> [MATERIAL FOR THE TASK]
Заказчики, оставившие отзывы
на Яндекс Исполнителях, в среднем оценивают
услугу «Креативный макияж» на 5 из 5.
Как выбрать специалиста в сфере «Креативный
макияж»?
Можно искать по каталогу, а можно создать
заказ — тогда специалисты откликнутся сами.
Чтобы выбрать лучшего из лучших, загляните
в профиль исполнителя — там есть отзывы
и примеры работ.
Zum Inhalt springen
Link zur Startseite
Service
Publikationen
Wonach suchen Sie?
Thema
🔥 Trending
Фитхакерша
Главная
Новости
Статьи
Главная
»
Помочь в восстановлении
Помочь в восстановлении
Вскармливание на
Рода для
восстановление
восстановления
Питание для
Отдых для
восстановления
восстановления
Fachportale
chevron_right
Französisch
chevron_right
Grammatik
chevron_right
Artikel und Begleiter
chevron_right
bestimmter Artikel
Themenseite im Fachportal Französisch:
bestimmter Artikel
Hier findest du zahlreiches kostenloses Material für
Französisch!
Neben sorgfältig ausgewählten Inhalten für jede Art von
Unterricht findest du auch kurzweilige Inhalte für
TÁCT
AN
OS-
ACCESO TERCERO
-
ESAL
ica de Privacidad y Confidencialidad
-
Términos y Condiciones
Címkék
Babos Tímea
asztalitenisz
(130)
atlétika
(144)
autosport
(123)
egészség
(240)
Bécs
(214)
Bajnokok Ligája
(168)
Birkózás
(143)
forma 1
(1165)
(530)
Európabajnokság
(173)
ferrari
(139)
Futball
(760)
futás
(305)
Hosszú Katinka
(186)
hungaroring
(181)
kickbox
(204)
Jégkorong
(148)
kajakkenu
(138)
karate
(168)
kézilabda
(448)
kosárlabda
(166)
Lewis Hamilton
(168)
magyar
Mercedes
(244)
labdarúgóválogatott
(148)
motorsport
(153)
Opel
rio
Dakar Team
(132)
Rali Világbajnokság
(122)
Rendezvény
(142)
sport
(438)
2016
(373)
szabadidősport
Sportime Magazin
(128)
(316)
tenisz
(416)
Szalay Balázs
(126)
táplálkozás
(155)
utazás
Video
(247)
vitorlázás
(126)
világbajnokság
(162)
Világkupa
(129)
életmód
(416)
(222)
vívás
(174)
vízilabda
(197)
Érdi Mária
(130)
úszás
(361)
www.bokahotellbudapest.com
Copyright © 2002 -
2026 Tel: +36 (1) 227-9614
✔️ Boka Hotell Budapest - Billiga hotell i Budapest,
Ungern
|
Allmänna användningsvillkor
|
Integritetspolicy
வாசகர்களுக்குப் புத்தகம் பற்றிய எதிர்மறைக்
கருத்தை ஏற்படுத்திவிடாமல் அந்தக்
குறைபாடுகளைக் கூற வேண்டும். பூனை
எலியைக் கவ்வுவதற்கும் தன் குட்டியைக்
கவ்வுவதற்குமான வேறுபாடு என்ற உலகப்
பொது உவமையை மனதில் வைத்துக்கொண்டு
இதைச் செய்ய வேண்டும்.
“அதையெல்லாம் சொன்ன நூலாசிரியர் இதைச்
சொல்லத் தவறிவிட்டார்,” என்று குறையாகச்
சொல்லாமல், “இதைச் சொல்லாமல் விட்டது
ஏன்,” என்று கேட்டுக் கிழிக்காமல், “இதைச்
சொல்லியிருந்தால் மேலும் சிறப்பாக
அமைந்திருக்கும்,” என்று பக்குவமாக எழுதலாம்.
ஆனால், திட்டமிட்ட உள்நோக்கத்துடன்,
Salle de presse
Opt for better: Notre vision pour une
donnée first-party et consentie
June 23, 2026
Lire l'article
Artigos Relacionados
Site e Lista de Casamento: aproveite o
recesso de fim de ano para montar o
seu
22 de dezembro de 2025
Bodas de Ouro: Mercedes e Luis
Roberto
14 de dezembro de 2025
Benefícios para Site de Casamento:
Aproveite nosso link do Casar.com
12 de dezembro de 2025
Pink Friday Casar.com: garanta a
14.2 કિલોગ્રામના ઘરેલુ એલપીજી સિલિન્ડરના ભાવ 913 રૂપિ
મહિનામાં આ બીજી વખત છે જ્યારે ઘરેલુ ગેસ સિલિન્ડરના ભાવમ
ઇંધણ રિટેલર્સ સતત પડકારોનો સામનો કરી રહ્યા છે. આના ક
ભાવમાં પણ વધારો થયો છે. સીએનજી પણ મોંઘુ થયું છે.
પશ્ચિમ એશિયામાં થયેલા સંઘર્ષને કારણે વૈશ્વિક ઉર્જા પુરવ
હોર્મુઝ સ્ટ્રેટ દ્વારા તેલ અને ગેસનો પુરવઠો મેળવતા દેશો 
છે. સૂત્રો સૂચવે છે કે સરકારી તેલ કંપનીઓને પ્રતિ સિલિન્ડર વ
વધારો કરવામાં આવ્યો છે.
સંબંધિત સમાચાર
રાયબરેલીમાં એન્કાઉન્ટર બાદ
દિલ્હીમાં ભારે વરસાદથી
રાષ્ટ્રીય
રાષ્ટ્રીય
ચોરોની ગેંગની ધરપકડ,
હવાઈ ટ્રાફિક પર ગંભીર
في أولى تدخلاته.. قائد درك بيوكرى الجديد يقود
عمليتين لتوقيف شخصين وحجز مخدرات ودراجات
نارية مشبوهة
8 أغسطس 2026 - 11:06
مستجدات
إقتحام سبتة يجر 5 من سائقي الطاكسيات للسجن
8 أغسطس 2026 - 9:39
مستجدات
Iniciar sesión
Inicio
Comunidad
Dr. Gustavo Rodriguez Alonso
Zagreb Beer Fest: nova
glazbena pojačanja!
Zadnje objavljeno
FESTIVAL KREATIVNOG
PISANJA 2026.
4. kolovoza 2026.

> [EXERCISE DIRECTIONS]
Which lines above run from the one containing "Szalay Balázs" to the one containing "Zagreb Beer Fest: nova"? Give them again exactly, both ends included.

> [SOLUTION TO THE EXERCISE]
Szalay Balázs
(126)
táplálkozás
(155)
utazás
Video
(247)
vitorlázás
(126)
világbajnokság
(162)
Világkupa
(129)
életmód
(416)
(222)
vívás
(174)
vízilabda
(197)
Érdi Mária
(130)
úszás
(361)
www.bokahotellbudapest.com
Copyright © 2002 -
2026 Tel: +36 (1) 227-9614
✔️ Boka Hotell Budapest - Billiga hotell i Budapest,
Ungern
|
Allmänna användningsvillkor
|
Integritetspolicy
வாசகர்களுக்குப் புத்தகம் பற்றிய எதிர்மறைக்
கருத்தை ஏற்படுத்திவிடாமல் அந்தக்
குறைபாடுகளைக் கூற வேண்டும். பூனை
எலியைக் கவ்வுவதற்கும் தன் குட்டியைக்
கவ்வுவதற்குமான வேறுபாடு என்ற உலகப்
பொது உவமையை மனதில் வைத்துக்கொண்டு
இதைச் செய்ய வேண்டும்.
“அதையெல்லாம் சொன்ன நூலாசிரியர் இதைச்
சொல்லத் தவறிவிட்டார்,” என்று குறையாகச்
சொல்லாமல், “இதைச் சொல்லாமல் விட்டது
ஏன்,” என்று கேட்டுக் கிழிக்காமல், “இதைச்
சொல்லியிருந்தால் மேலும் சிறப்பாக
அமைந்திருக்கும்,” என்று பக்குவமாக எழுதலாம்.
ஆனால், திட்டமிட்ட உள்நோக்கத்துடன்,
Salle de presse
Opt for better: Notre vision pour une
donnée first-party et consentie
June 23, 2026
Lire l'article
Artigos Relacionados
Site e Lista de Casamento: aproveite o
recesso de fim de ano para montar o
seu
22 de dezembro de 2025
Bodas de Ouro: Mercedes e Luis
Roberto
14 de dezembro de 2025
Benefícios para Site de Casamento:
Aproveite nosso link do Casar.com
12 de dezembro de 2025
Pink Friday Casar.com: garanta a
14.2 કિલોગ્રામના ઘરેલુ એલપીજી સિલિન્ડરના ભાવ 913 રૂપિ
મહિનામાં આ બીજી વખત છે જ્યારે ઘરેલુ ગેસ સિલિન્ડરના ભાવમ
ઇંધણ રિટેલર્સ સતત પડકારોનો સામનો કરી રહ્યા છે. આના ક
ભાવમાં પણ વધારો થયો છે. સીએનજી પણ મોંઘુ થયું છે.
પશ્ચિમ એશિયામાં થયેલા સંઘર્ષને કારણે વૈશ્વિક ઉર્જા પુરવ
હોર્મુઝ સ્ટ્રેટ દ્વારા તેલ અને ગેસનો પુરવઠો મેળવતા દેશો 
છે. સૂત્રો સૂચવે છે કે સરકારી તેલ કંપનીઓને પ્રતિ સિલિન્ડર વ
વધારો કરવામાં આવ્યો છે.
સંબંધિત સમાચાર
રાયબરેલીમાં એન્કાઉન્ટર બાદ
દિલ્હીમાં ભારે વરસાદથી
રાષ્ટ્રીય
રાષ્ટ્રીય
ચોરોની ગેંગની ધરપકડ,
હવાઈ ટ્રાફિક પર ગંભીર
في أولى تدخلاته.. قائد درك بيوكرى الجديد يقود
عمليتين لتوقيف شخصين وحجز مخدرات ودراجات
نارية مشبوهة
8 أغسطس 2026 - 11:06
مستجدات
إقتحام سبتة يجر 5 من سائقي الطاكسيات للسجن
8 أغسطس 2026 - 9:39
مستجدات
Iniciar sesión
Inicio
Comunidad
Dr. Gustavo Rodriguez Alonso
Zagreb Beer Fest: nova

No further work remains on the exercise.